- Blocco di testo
______________________________

NON VI E' DUBBIO CHE UNA NAZIONE PASSATA DA UN REGIME MONARCHICO AD UN REGIME REPUBBLICANO SIA UNA NAZIONE «DECLASSATA», E CIÒ NON PUÒ NON ESSERE AVVERTITO DA CHIUNQUE ABBIA UNA SENSIBILITÀ PER VALORI I QUALI, PER ESSERE SOTTILI E IMMATERIALI, NON PER QUESTO SONO MENO REALI.

mercoledì 15 gennaio 2025

Corre voce… (ma speriamo che non sia vera)



Corre voce che si stia progettando una traslazione delle venerate salme di Re Umberto II e della Regina Maria José.

E’ una voce flebile, inapparente, tenuta sottotono, che si dice a mezza bocca.

Con la preghiera che nessuno sappia.

E perché nessuno deve sapere?

Perché detta traslazione avverrebbe non già nell’unico luogo che si addice ad un Re d’Italia, la Basilica di Santa Maria ad Martyres, più conosciuta nel mondo come "Pantheon", ma in un altro luogo, lontano dalla capitale del Regno d’Italia, quel Regno che rese l’Italia una e libera e che tale è rimasta nonostante lo sfacelo di una guerra malamente persa.

 

La traslazione, corre voce, avverrebbe alla chetichella, come già è stato per le altrettanto venerate salme di Re Vittorio Emanuele III e della Regina Elena.

Già allora ci siamo dati tanti pizzichi sulla pancia per non urlare al mondo il nostro dolore.

Ma c’era una brutta situazione in Egitto, terroristi islamici potevano profanare la tomba del Re Soldato (noi crediamo abbiano da fare cose più impegnative), si voleva riunire i Sovrani separati dal Mediterraneo…

L’abbiamo mandata giù. Con estrema difficoltà ma lo abbiamo fatto.

______________________________

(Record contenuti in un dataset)
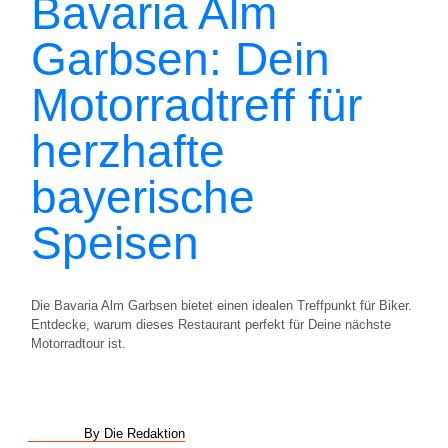
Bavaria Alm
Garbsen: Dein
Motorradtreff für
herzhafte
bayerische
Speisen
Die Bavaria Alm Garbsen bietet einen idealen Treffpunkt für Biker.
Entdecke, warum dieses Restaurant perfekt für Deine nächste
Motorradtour ist.
By Die Redaktion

______________________________

- I tuoi compiti
1. Nel testo sulla traslazione, con quale nome è più conosciuta nel mondo la Basilica di Santa Maria ad Martyres?
2. Trascrivi dal testo sulla traslazione il passo che va da "Corre voce che" fino a "che nessuno sappia.".
3. Le seguenti affermazioni concordano con il testo sulla traslazione? Per ciascuna rispondi sì o no e cita testualmente le parole che lo stabiliscono.
(a) Secondo la voce, la traslazione delle salme di Re Umberto II e della Regina Maria José avverrebbe nel Pantheon.
(b) La voce sulla traslazione è tenuta sottotono.
(c) Anche le salme di Re Vittorio Emanuele III e della Regina Elena furono traslate alla chetichella.

- Risposte ai compiti
1. È più conosciuta come "Pantheon".

2.
Corre voce che si stia progettando una traslazione delle venerate salme di Re Umberto II e della Regina Maria José.

E’ una voce flebile, inapparente, tenuta sottotono, che si dice a mezza bocca.

Con la preghiera che nessuno sappia.

3.
(a) No: "non già nell’unico luogo che si addice ad un Re d’Italia, la Basilica di Santa Maria ad Martyres, più conosciuta nel mondo come "Pantheon", ma in un altro luogo, lontano dalla capitale del Regno d’Italia"
(b) Sì: "E’ una voce flebile, inapparente, tenuta sottotono, che si dice a mezza bocca."
(c) Sì: "La traslazione, corre voce, avverrebbe alla chetichella, come già è stato per le altrettanto venerate salme di Re Vittorio Emanuele III e della Regina Elena."